> **Liste des tâches**
1) D'après le texte fourni, à quel article est prévue la clause de conscience dont bénéficient l'infirmier ou le médecin ?
2) Reproduisez tout le passage du texte fourni, de « Prévoir une hiérarchie » jusqu'à « ou un infirmier. » inclus.

> **Texte fourni**
- Texte visé : Texte, en nouvelle lecture, sur la proposition de loi, adoptée par l'Assemblée nationale, en deuxième lecture, relative au droit à l'aide à mourir (n°2773)., n° 2915-A0 rectifié
- Stade de lecture : Nouvelle lecture
- Examiné par : Assemblée nationale (séance publique)
À l’alinéa 6, supprimer les mots :
« , lorsqu’elle n’est physiquement pas en mesure de le faire, ».
Cet amendement de coordination propose de permettre à la personne sollicitant une aide active à mourir de pouvoir choisir entre une auto-administration de la substance létale ou une administration par un médecin ou un infirmier, puisqu’elle est prévue par l’alinéa 20 de l’article 6 à la suite de l’examen en nouvelle lecture de la proposition de loi par la Commission des Affaires sociales.
Le droit à l’aide active à mourir repose sur un principe essentiel pour le malade : celui de la liberté d’y recourir ou non. Il est donc essentiel de laisser le choix au patient des modalités de réalisation de l’acte, soit en s’administrant la substance, soit en sollicitant un tiers issu du corps des professions de santé, en l’occurrence un infirmier ou un médecin, dont la liberté de participation est préservée car ils bénéficient de la clause de conscience prévue à l’article 14.
Prévoir une hiérarchie entre les différents modes d’administration de la substance contreviendrait au respect du principe de liberté qui guide la procédure et l’ensemble de la proposition de loi. Le rétablissement de cette rédaction, qui avait été adoptée initialement lors de la première lecture du texte en Commission des Affaires sociales, permettrait par conséquent de garantir au patient une option jusqu’au bout de la procédure.
À la suite de l’adoption de l’amendement AS524 en Commission des Affaires sociales, il est donc essentiel de garantir la cohérence du texte en prévoyant à l’article 2 que la personne sollicitant une aide active à mourir de pouvoir choisir entre une auto-administration de la substance létale ou une administration par un médecin ou un infirmier.

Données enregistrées
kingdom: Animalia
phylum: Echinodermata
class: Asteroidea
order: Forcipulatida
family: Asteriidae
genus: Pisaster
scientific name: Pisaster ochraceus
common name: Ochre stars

---

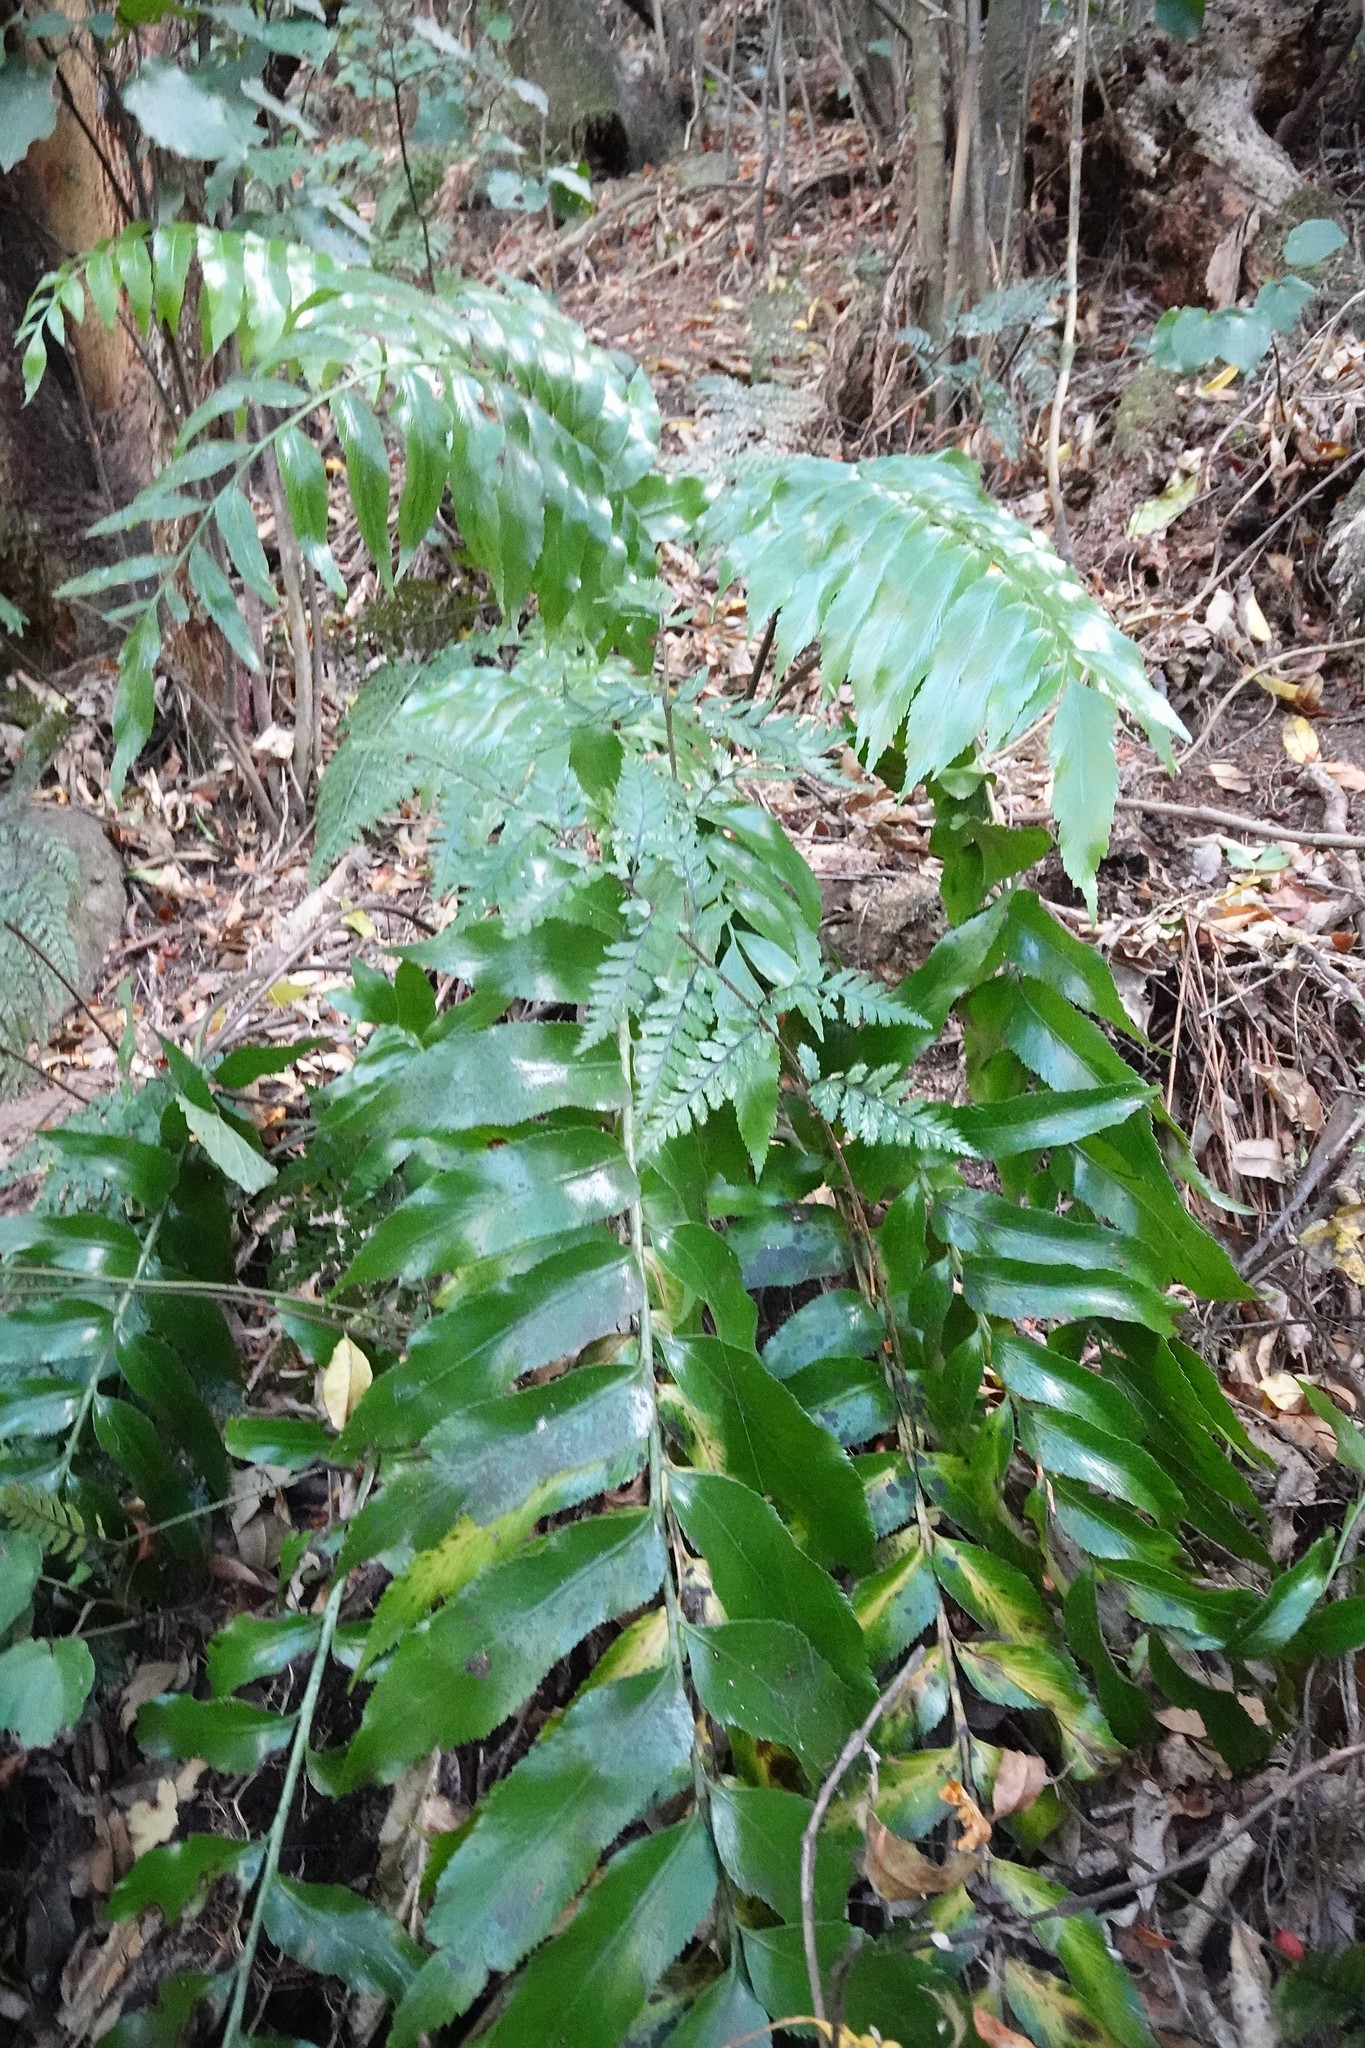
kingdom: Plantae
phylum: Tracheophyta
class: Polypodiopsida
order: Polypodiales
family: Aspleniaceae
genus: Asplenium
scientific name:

> **Solutions des tâches**
1) À l'article 14.

2)
Prévoir une hiérarchie entre les différents modes d’administration de la substance contreviendrait au respect du principe de liberté qui guide la procédure et l’ensemble de la proposition de loi. Le rétablissement de cette rédaction, qui avait été adoptée initialement lors de la première lecture du texte en Commission des Affaires sociales, permettrait par conséquent de garantir au patient une option jusqu’au bout de la procédure.
À la suite de l’adoption de l’amendement AS524 en Commission des Affaires sociales, il est donc essentiel de garantir la cohérence du texte en prévoyant à l’article 2 que la personne sollicitant une aide active à mourir de pouvoir choisir entre une auto-administration de la substance létale ou une administration par un médecin ou un infirmier.